Introduction

In the last chapter it has been shown how photographic processing may be used to form speckle pattern correlation fringes (Section 3.3). The resolution of the recording medium used for this technique need be only relatively low compared with that required for holography since it is only necessary that the speckle pattern be resolved, and not the very fine fringes formed by the interference of object and holographic reference beams. The minimum speckle size is typically in the range 5 to 100 μm (Section 3.1) so that a standard television camera may be used to record the pattern. Thus video processing may be used to generate correlation fringes equivalent to those obtained photographically.

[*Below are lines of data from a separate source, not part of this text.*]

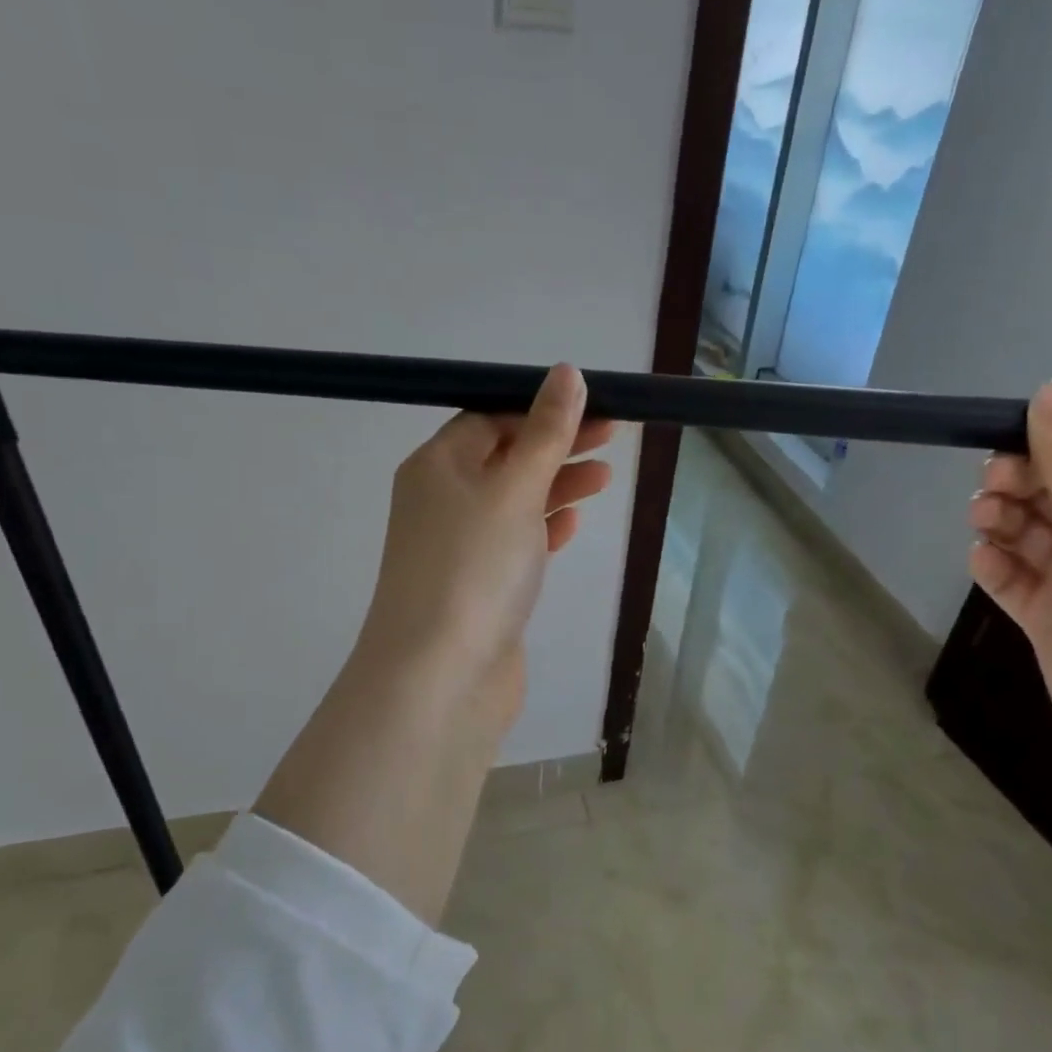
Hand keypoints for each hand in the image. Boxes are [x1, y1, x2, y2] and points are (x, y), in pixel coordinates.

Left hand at [356, 365, 614, 739]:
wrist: (441, 678)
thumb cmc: (475, 569)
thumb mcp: (515, 489)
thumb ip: (545, 432)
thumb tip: (566, 373)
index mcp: (437, 466)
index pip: (490, 418)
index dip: (541, 408)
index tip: (595, 406)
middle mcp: (441, 501)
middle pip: (505, 458)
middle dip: (557, 444)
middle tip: (614, 435)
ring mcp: (458, 548)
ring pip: (514, 502)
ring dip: (557, 485)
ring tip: (605, 477)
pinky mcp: (478, 588)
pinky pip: (514, 544)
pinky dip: (544, 528)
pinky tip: (573, 524)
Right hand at [968, 378, 1051, 976]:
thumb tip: (1051, 387)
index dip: (1049, 453)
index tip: (1002, 453)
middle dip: (1020, 488)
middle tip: (989, 492)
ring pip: (1033, 538)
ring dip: (1004, 525)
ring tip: (984, 525)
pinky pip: (1018, 582)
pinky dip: (998, 568)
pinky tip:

This method is known as Electronic Speckle Pattern Interferometry or ESPI and was first demonstrated by Butters and Leendertz (1). Similar work has since been described by Biedermann et al. (2) and Løkberg et al. (3,4). The major feature of ESPI is that it enables real-time correlation fringes to be displayed directly upon a television monitor without recourse to any form of photographic processing, plate relocation etc. This comparative ease of operation allows the technique or speckle pattern correlation interferometry to be extended to considerably more complex problems of shape measurement (Chapter 5) and deformation analysis (Chapter 7).

Intensity correlation in ESPI is observed by a process of video signal subtraction or addition. In the subtraction process, the television camera video signal corresponding to the interferometer image-plane speckle pattern of the undisplaced object is stored electronically.